短い課題 A
後に続くエントリのうち、文字列「rangeland」を含む行をすべて書き出してください。

本文ブロック

Twitterから流れてきたこのタイトルの記事を読んで、なんだかすごく目からうろこというか、最近ちょっと悶々と感じていたことに、スパーっと新しい切り口ができて日が差してきたというか、なんだかそんな気分になったのでご紹介します。

流れてきたのは、雨宮まみさんというライターさんの人生相談的?な連載記事です。

雨宮まみの“穴の底でお待ちしています

 

誰にも言えない、けれど誰かに言いたい、そんな内緒の悩みやモヤモヤ、しょうもないグチからやりきれないつらさまで、穴を掘ってこっそり叫んでみたい気持ちを発散する、「感情の吹きだまり」……。そんな場所がこのコーナーです。あなたのやるせない気持ちを、安心してブチまけてみませんか? 雨宮まみが聞き手をつとめます。長文の投稿歓迎いたします。

「真央ちゃんに嫉妬してる」 雨宮まみの“穴の底でお待ちしています” 第2回 | cocoloni PROLOより写真と序文引用

そこにはこんな「感情の吹き溜まり」が投稿されていました。

「真央ちゃんに嫉妬してる」

短い課題 B
上の雨宮まみさんの連載を紹介する文章を、最後の一文の後から書き継いでください。

[輪郭ラベル付けエントリ]
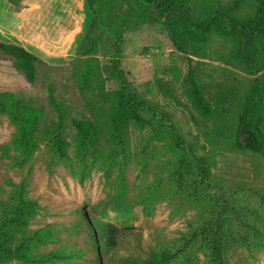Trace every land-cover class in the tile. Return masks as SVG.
I'll return each mask as SVG.
<instances>
[{
    "label": "rangeland",
    "instance_id": "rangeland-1",
    "mask_svg": "<svg viewBox=\"0 0 264 264\" xmlns=\"http://www.w3.org/2000/svg\"><path fill=\"white\" fill-rule=\"evenodd\" d=\"M250 12L245 6L240 14ZM91 18L87 0H22L19 7L0 0V40L21 43L41 57L31 76L22 63L0 49V92L15 98L17 111L36 141L24 157L16 142L19 125L0 111V224L7 217L6 204L24 190L37 202L26 231L46 232L51 239L37 248L47 254L41 261L14 256L0 264H117L121 257L145 258L213 224L216 211L223 208L237 236L227 246L228 264H264V153L233 149L242 100L255 77L264 80V70L249 73L234 56L233 43L215 33L204 47L206 54L184 35L178 38L185 44L180 50L174 35L183 26L173 33L161 19L123 32L118 52L106 29H98L94 44L86 41L77 52ZM93 58L98 59L110 91L120 89L112 72L119 62L140 99L151 106L152 124L139 129L130 122L124 129L127 153L109 168L91 154L82 177L77 166L74 172L58 161L48 143L60 134L76 165L81 135L75 121L90 120L79 80ZM191 74L212 91L220 82L227 88L231 102L223 112L228 127L221 147L207 144L201 132L204 119L189 96ZM160 79L172 89L173 97L158 85ZM155 127L162 130V139L155 136ZM102 142L109 150L113 147L103 138ZM200 156H211L206 179L198 176V168L194 178L182 176L181 171ZM95 216L129 233L109 248L108 258L89 232ZM14 237L20 243L19 235ZM199 246L191 254L196 259L183 257L175 263L173 258L164 264H205L208 250Z\"/></svg>",
    "mask_w": 264,
    "mask_h": 264
},
{
    "label": "trees",
    "instance_id": "trees-1",
    "mask_svg": "<svg viewBox=\"0 0 264 264\" xmlns=\"http://www.w3.org/2000/svg\"><path fill=\"white\" fill-rule=\"evenodd\" d=\"M8 1L19 7L22 0ZM87 3L92 11V18L77 52L82 50L86 41L94 44L93 38L98 29H106L112 33L118 52L123 32L148 20L161 19L172 28L173 33L178 31L177 27L183 26L184 30L174 35L175 45L180 50H185V44L178 41V38L184 35L202 50V54H206L204 47L215 33L233 43L234 56L246 65L249 73L257 74L264 70V0H87ZM245 6H249L251 12L242 16L240 11ZM0 49L22 63L31 76L34 75L36 62L41 61L38 54L21 43L1 40ZM91 60L93 62H87L86 71L79 80L90 120L75 121L81 135L76 165L73 156L68 153V142L60 134L51 138L48 143L49 150L55 153L56 159L70 166L74 172L77 171V166L82 177L91 154L95 161L105 162L109 168L121 154L127 153L128 143L124 129L130 122L139 129L152 124L148 117L151 106L140 99L119 62L115 63L112 72L120 83V89L110 91L106 89V77L99 69L98 59ZM190 76L192 89L189 96L192 106L205 123L201 132L207 144L221 147L224 145L223 137L226 136L228 127L223 120V112L225 105L231 102L225 93L227 88L222 87L220 82L217 83L219 87L212 91L204 83L197 82L194 75ZM158 85L169 97H173V91L165 81L158 80ZM0 111L8 113L19 125L16 142L21 154L26 157L35 147L36 141L17 111L15 98L9 97L6 92H0ZM263 113L264 80L257 76L252 89L244 95L234 125L235 151L264 153ZM155 136L163 138L160 127H155ZM102 138L107 145L113 146L110 150L104 145ZM146 145L144 144V148ZM209 158L211 156L197 157L194 165H188L181 171L182 176H193L195 168H198V176L206 179L209 173ZM6 206L7 217L0 224V263L14 256L27 262L43 260L47 254L38 253L37 248L41 242L51 240L48 233L31 234L25 228L29 217L36 212L37 202L28 198L24 190H20L16 198ZM228 222L225 208L218 209L212 220L213 224L208 223L200 230L195 229L191 234L183 235L181 240H174L171 244L153 250L145 258L121 257L117 264H164L173 258L175 263L183 257L187 260L196 259L197 257H191V254H194L198 243L199 248L208 250L205 264H228V243L237 238L231 232ZM9 223L13 225L12 228L8 227ZM88 227L101 253L107 258L109 248L117 245L118 238L129 234L116 223L97 216L93 217V225L88 224ZM16 234L19 235L20 243H16Z\"/></svg>",
    "mask_w": 264,
    "mask_h": 264
}]
</instances>
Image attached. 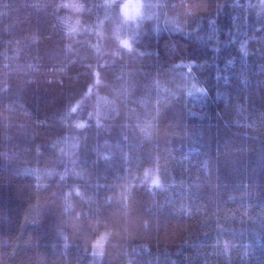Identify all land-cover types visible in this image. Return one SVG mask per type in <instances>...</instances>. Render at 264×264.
I'll return each mask as SVG.
<instances>
[{"label":"trees","instance_id":"1","mask_svg":"<svg viewBox=\"0 0 264 264\" xmlns=\"http://www.w3.org/2000/svg\"><path fill=\"white\" fill-rule=\"evenodd\" d=\"M0 0V264H264V0Z\"/></svg>","mask_w":264,"mask_h":264},{"label":"rangeland","instance_id":"2","mask_svg":"<svg viewBox=\"0 0 264 264\" xmlns=\"http://www.w3.org/2000/svg\"><path fill=\"white\" fill-rule=\"evenodd\" d=\"M140 9V0H126L124 12L128 17H134Z\"/></svg>","mask_w":264,"mask_h":264}]
</instances>
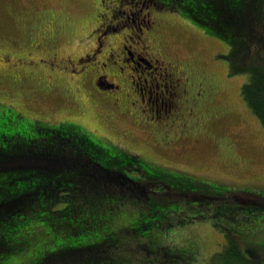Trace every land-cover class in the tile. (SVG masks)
<instances>
[{
	"label": "trees",
	"instance_id": "trees-1",
	"mask_svg": "<svg viewBox=\"0 0 264 264\" xmlns=\"http://www.w3.org/2000/svg\"><path fill=\"white\" fill-rule=\"evenodd\" d=\"M145 2L181 14L227 46L229 74L247 78L241 98L264 127V0ZM20 113L0 115V171L6 175L0 180V262L30 252L20 264H122V251L137 253L143 264H196L194 251L161 239L186 223L179 218L181 203L186 210L213 211V226L225 240L213 264L264 261L242 235L264 213V198L250 187L230 188L173 167L183 155L169 160L157 151L169 161L161 162L145 150L141 158L74 126L68 129L75 132H32L47 126ZM53 206L58 210L51 212ZM231 223L241 224V236ZM36 224L50 228L48 244L40 243L46 229Z\"/></svg>",
	"mask_w": 264,
	"mask_h": 264
},
{
	"label": "rangeland",
	"instance_id": "rangeland-1",
	"mask_svg": "<svg viewBox=\"0 0 264 264\" xmlns=\"http://www.w3.org/2000/svg\"><path fill=\"white\" fill-rule=\"evenodd\" d=\"M99 1L106 0H0V52L27 53L31 44V42L26 44L29 30H34V43L42 44L35 30L42 23L49 21L51 25L58 26L60 36L45 42L47 46L42 44L39 53L30 52L31 60L43 59L44 54L51 50L53 43L56 47L52 48V51L55 50L62 56L69 54L82 57L84 52L94 47L95 38L99 33L97 29L100 22L95 16V6ZM110 1L119 5L121 9L126 8L129 2V0ZM167 10L159 9L153 13L155 17L162 19L163 25L159 35L167 53L178 64L208 75L218 90L211 98L208 109L213 114L215 110L219 120H214L207 132H203L197 138V147L193 152L185 151L183 157L171 161L173 167L185 169L202 179L230 185V188L250 187L249 191H254L252 195L258 199L264 198V127L241 98V87L247 78L243 75L229 74L226 45L205 38L199 29L183 20L185 18L181 14ZM129 19L137 30L141 20L145 19V11L138 16L134 10L133 14L129 15ZM14 26L19 28L16 30ZM143 58L144 56L141 55L138 60L140 65H143ZM4 64L5 62L0 59V76H2L0 77V115L2 113L4 116L10 113L14 115L15 111H19L47 121L73 119L72 122L82 125L100 139L107 138L105 140L110 144L125 152L147 150L150 156L159 161L169 162L157 151L148 148L146 143L123 141L122 133L139 127L130 124L128 119L118 114L119 110L111 104L109 106L103 96L96 94L89 80L91 72H86L87 78L83 81L85 86L80 94L73 98L67 96L65 91L50 92L41 85L27 82L24 79L28 78L27 73L22 76V72H18L19 69H9ZM40 67L37 66V70ZM89 67L88 63H82L83 70ZM42 76L45 79L50 77L47 73H43ZM149 87L148 84L144 89L148 90ZM154 92V88L151 87L152 104ZM123 108L124 106H119L121 111ZM5 177L6 175L0 171V180ZM184 204L180 205L179 218L186 223L181 227L164 231L161 239L194 251L196 264H213L212 258L225 244L221 230L213 226V223H216L213 219V211L208 213L197 207L190 211L186 210ZM58 208L59 206H53L50 211L54 212ZM232 210L235 211L234 208ZM204 214H209V218L197 219ZM209 221H212L211 224ZM252 224L247 231H243L242 235L249 239L248 243H251L253 252L264 260V213L259 219L252 218ZM35 227H40L43 231L46 229L44 232L47 235H44L40 243L48 244L54 237L49 231L50 228L42 224H36ZM230 227L235 228L241 236L240 223H231ZM40 243H36L35 246ZM29 254L30 252H27L24 255L8 257L0 264H20L29 257L27 256ZM126 257L129 264H143L145 261L137 253L129 252L125 255L121 251L122 264H127ZM261 264H264V261Z\"/></svg>",
	"mask_w": 264,
	"mask_h": 264
},
{
	"label": "flooded vegetation",
	"instance_id": "flooded-vegetation-1",
	"mask_svg": "<svg viewBox=\"0 0 264 264\" xmlns=\"http://www.w3.org/2000/svg\"><path fill=\"white\" fill-rule=\"evenodd\" d=\"M145 1L129 0L124 9L110 0L99 1L95 6V16L100 22L97 29L99 33L95 38L94 47L84 52L82 57L69 54L62 56L57 51H52V48L56 47L53 43L51 50L48 47L50 51L44 54L43 59L31 60L30 52L39 53L42 44L46 45L45 42L49 39L60 36L58 26L47 21L35 30L42 44L34 43V30H29L26 44H31L27 53L24 52V55L2 51L0 59L5 62L4 66L7 68L19 69L18 72H22V76L27 73L28 78L23 77L27 82L41 85L50 92L65 91L67 96L73 98L80 94L85 86L83 81L87 78L86 72H91L89 80L96 94L103 96L109 106L111 104L119 110L118 114L128 119L130 124L139 127L122 133L123 141L146 143L147 147L170 160L181 157L185 151L193 152L197 146V138L207 132L214 120H219L217 112L214 110L215 115L208 109L211 98L218 90L208 75L192 71L169 56L159 35L163 25L162 19L153 15L159 9L146 5ZM134 10L138 16L145 11V19L141 20L137 30L129 19ZM14 28L17 30L19 27ZM141 55L144 56L143 65L138 63ZM83 62L88 63L90 67L83 70ZM39 65L41 67L37 70ZM43 73L49 74L50 77L45 79ZM148 84L150 87L145 90L144 86ZM151 87L155 90L153 104ZM119 106H124L122 111ZM20 116L29 123L46 125V129H33L32 132L40 134L76 131L69 130L68 126L76 127L79 132H89L84 127L80 128L75 121L72 122L73 119L47 121L28 115L29 118L21 113ZM51 127L58 129L53 130ZM14 139L17 142L16 137ZM16 149L29 147L19 146ZM145 152L141 149L131 154L139 156L138 153H141L143 158L148 156Z\"/></svg>",
	"mask_w": 264,
	"mask_h": 264
}]
</instances>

期待される出力 A
    "label": "rangeland",
    "instance_id": "rangeland-1",
[{"label":"trees","instance_id":"1","mask_svg":"<svg viewBox=\"0 0 264 264\" xmlns=\"http://www.w3.org/2000/svg\"><path fill=\"white\" fill-rule=\"evenodd\" d=\"M0 0V264H264V0Z\"/></svg>","mask_w":264,"mask_h":264},{"label":"rangeland","instance_id":"2","mask_svg":"<svg viewBox=\"0 0 264 264\" xmlns=\"http://www.w3.org/2000/svg\"><path fill=\"white\" fill-rule=\"evenodd\" d=\"M140 9V0H126L124 12L128 17H134Z\"/></svg>","mask_w":264,"mask_h":264}]
	"label": "rangeland",
	"instance_id": "rangeland-1",

期待される出力 B
 私は、異常に嫉妬深い人間です。 彼氏はいないんで、恋愛関係の嫉妬はしたことがないんですが、日常的にあらゆることに嫉妬しまくっています。

(略)

自分が嫌になるんですけど、私は浅田真央ちゃんにまで嫉妬します。オリンピック選手と自分を比べて嫉妬するなんて、普通の感覚では理解できないと思うので、人には言えません。みんなみたいに純粋に真央ちゃんを応援できません。私は真央ちゃんと同じ23歳です。 どうしても、「真央ちゃんって頑張り屋で偉いよね。私も見習わなきゃ」と言おうとすると、泣き出しそうな気分になります。

私は真央ちゃんがとても恵まれてる人間に見えるからです。私は何もない。誰も私を見ていないし、応援していないし、必要とされてもいない。それでも私は私なりに毎日、死にたい心を抑えて生きている。私は私なりに頑張って生きているのに、人に認めてもらえないどころか、真央ちゃんのような「理想の娘」みたいな子を見習わなくてはいけないような空気が世間には流れている。同い年の女の子を、尊敬「させられている」という違和感があります。そんなことが辛くて仕方ないのです。

(略)

私だって真央ちゃんみたいになりたかったです。でもなれなかった。醜く歪んでいて、太っていて、可愛げがない。私は他人が妬ましくて仕方ないです。 長々と支離滅裂な文章を失礼しました。 いつかはこの平穏な地獄から抜け出して、もっと心満たされた生活ができるようになりたいものです。

「真央ちゃんに嫉妬してる」 雨宮まみの“穴の底でお待ちしています” 第2回 | cocoloni PROLOより引用

昔、販売員やってた時に、ある種のお客さんをとても苦手に思っていました。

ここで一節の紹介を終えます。